Nous avons déjà évoqué ce sujet aujourd'hui: il s'agit de l'utilisation sélective par les médias des enfants, de leurs images (dans ce cas précis, d'un enfant particulier) comme d'un outil de propagande. La source de cette histoire et de toute cette machine de propagande est le prétendu "militant médiatique" syrien Mahmoud Raslan. Ses photos et vidéos sont diffusées dans tous les médias du monde. Je rappelle qu'elles datent du 17 août dernier, tandis que le 5 août, selon les données que nous avons notamment apprises par les médias, ce "militant" avait fait un selfie avec d'autres "militants", pas médiatiques mais armés, faisant partie du "groupe modéré" Harakat Nour al-Din al-Zenki. Pouvait-il ignorer le sort d'un autre garçon, un Palestinien de onze ou douze ans sous perfusion dans le bras, que ces "modérés" avaient kidnappé à l'hôpital pour quelques semaines avant de lui couper la tête devant la caméra? Il ne pouvait pas l'ignorer. La même chaîne CNN a montré un reportage sur ce sujet le 20 juillet dernier. Même le Département d'État américain a dû menacer ce groupe d'un "changement d'attitude". Je vous rappelle qu'on a coupé la tête à un enfant. Mais le groupe a su tout expliquer et trouver de bons mots. Il s'est avéré que c'était une "erreur technique". La CNN et le Département d'État américain se sont contentés de cette réponse. Le garçon palestinien n'est pas sorti sur les "grands écrans" et n'est pas devenu le visage de la nature inhumaine de cette opposition "modérée".
Malheureusement, nous ne verrons pas les visages d'Aïa, 16 ans, d'Abdallah, 6 ans, de Muhammad, 12 ans, ni d'autres enfants morts il y a deux jours à Deraa sous les frappes des prétendus "modérés". Le petit garçon de 7 ans de l'ouest d'Alep, sourd muet, qui a perdu sa jambe lors d'un raid aérien des "modérés", ne deviendra pas non plus le symbole de la chaîne CNN. Je doute fort que la journaliste Christiane Amanpour montre un jour à qui que ce soit des photos de ces enfants.

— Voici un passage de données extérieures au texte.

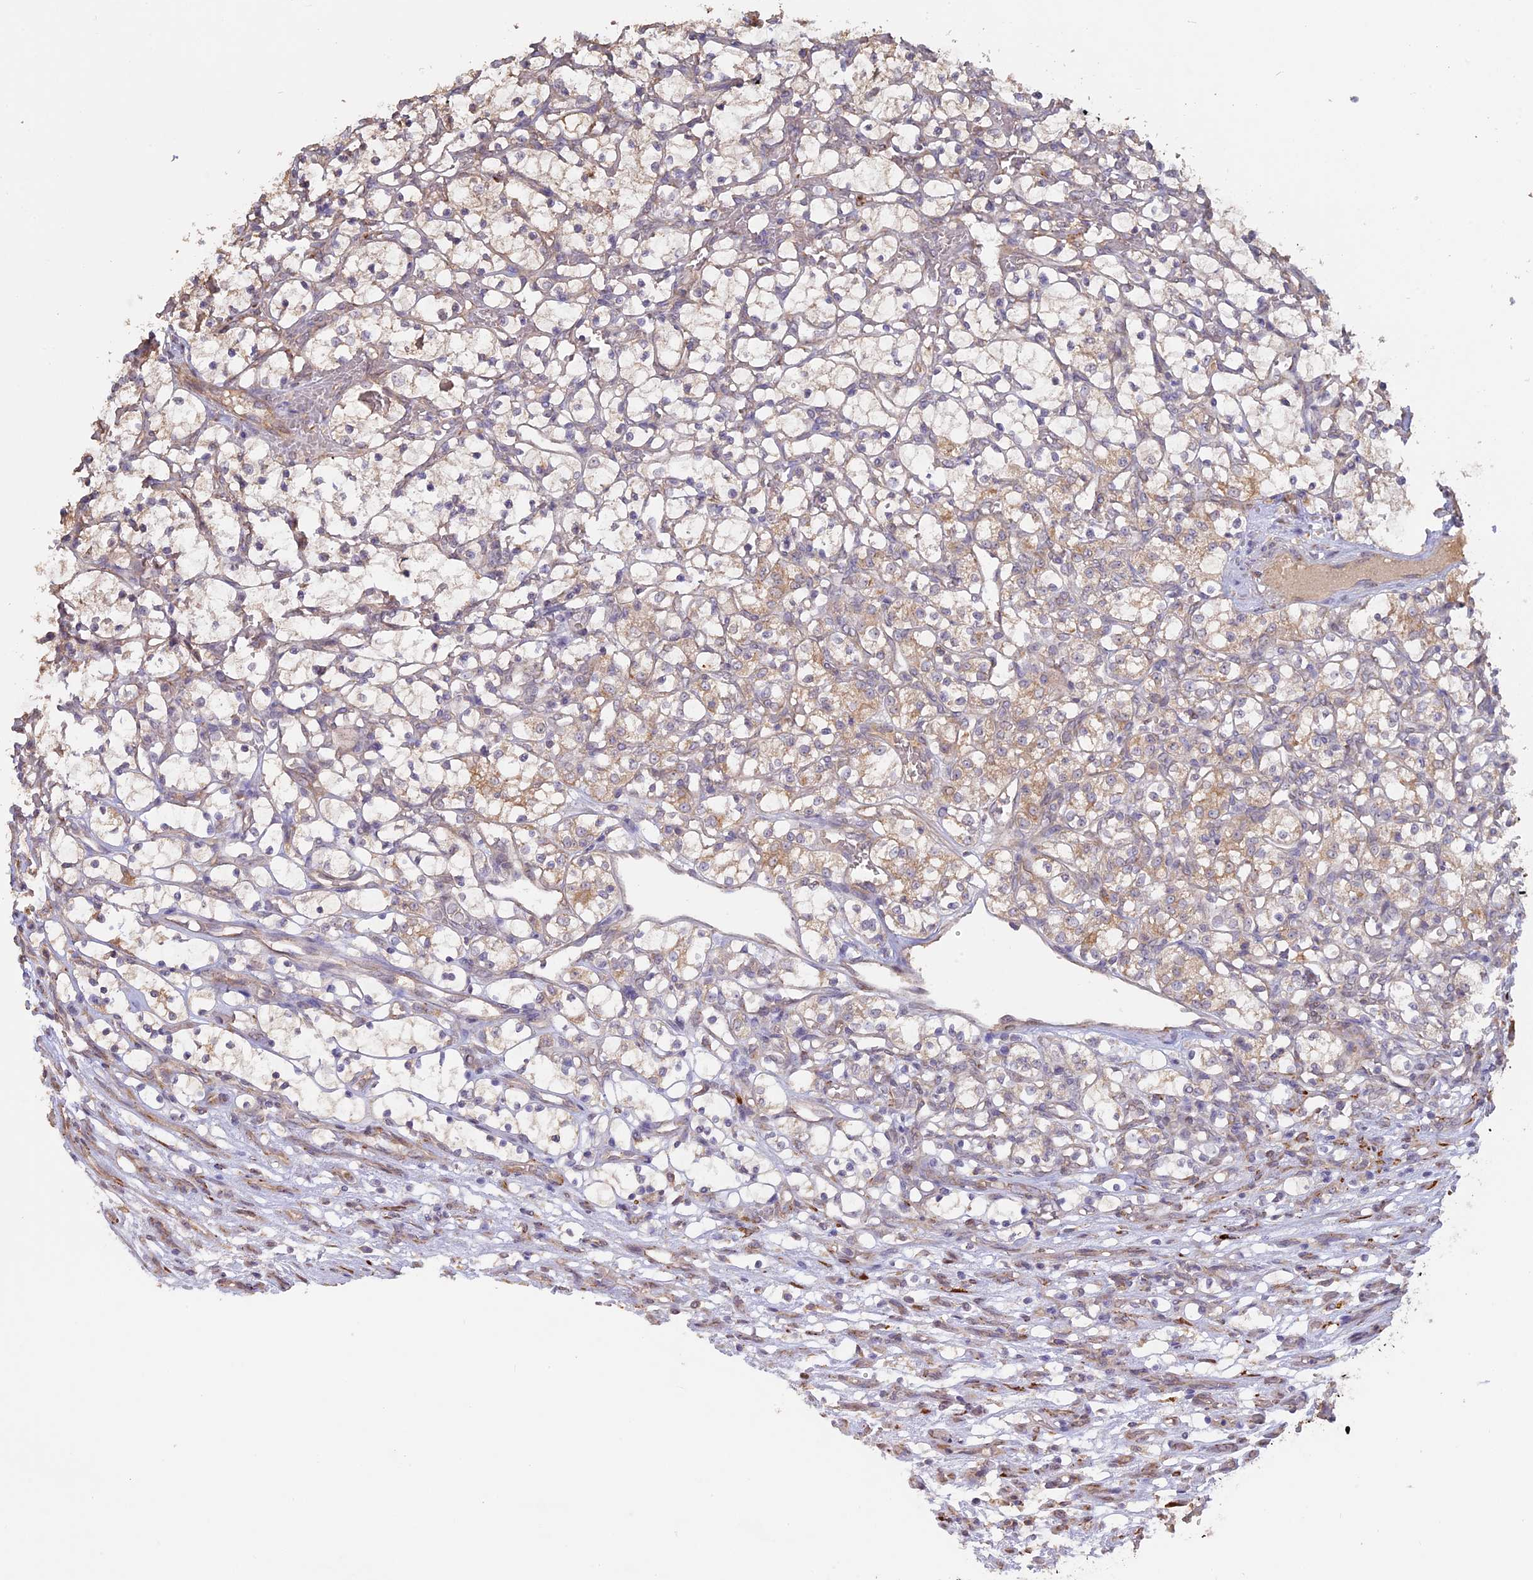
{"staining": {"intensity": "weak", "quantity": "25%-75%", "location": "cytoplasmic/membranous"}, "tissue": "renal cancer", "cell_type": "Tumor cells", "image_type": "cancer", "snomed": [{"axis": "morphology", "description": "Adenocarcinoma, NOS"}, {"axis": "topography", "description": "Kidney"}], "caption": "There is low levels of weak cytoplasmic/membranous positivity in tumor cells of renal cancer, as demonstrated by immunohistochemical staining (brown color).", "gene": "PPIC", "patient": {"sex": "female", "age": 69}}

Je ne le dis pas pour échanger des photos. Il faut comprendre une fois pour toutes que les enfants n'ont pas de couleur politique, pas d'étiquette attestant leur appartenance et leurs sympathies. Ces enfants ont des pères et des mères, ils avaient une vie et ils l'ont perdue. Pardonnez-moi ce geste mais je ne peux pas faire autrement. Hier, la journaliste Christiane Amanpour a donné une photo à un diplomate russe. Aujourd'hui, les diplomates russes vont distribuer des photos parmi les journalistes pour montrer ce qui se passe en Syrie. Pour que vous compreniez, pour que vous puissiez regarder ces photos, peut-être les diffuser sur les réseaux sociaux ou par courrier électronique. Une partie de ces photos ont été prises il y a un certain temps. Elles n'ont pas été prises en réponse à ce que Mme Amanpour a montré hier. Ce point est très important. Certaines d'entre elles sont à notre disposition depuis longtemps et nous avons essayé d'attirer l'attention des journalistes et du grand public dessus depuis des années. Elles ont été prises dans différents endroits, ont été montrées dans des expositions mais pour une raison quelconque, elles n'ont jamais alarmé personne. Regardez ces photos, s'il vous plaît.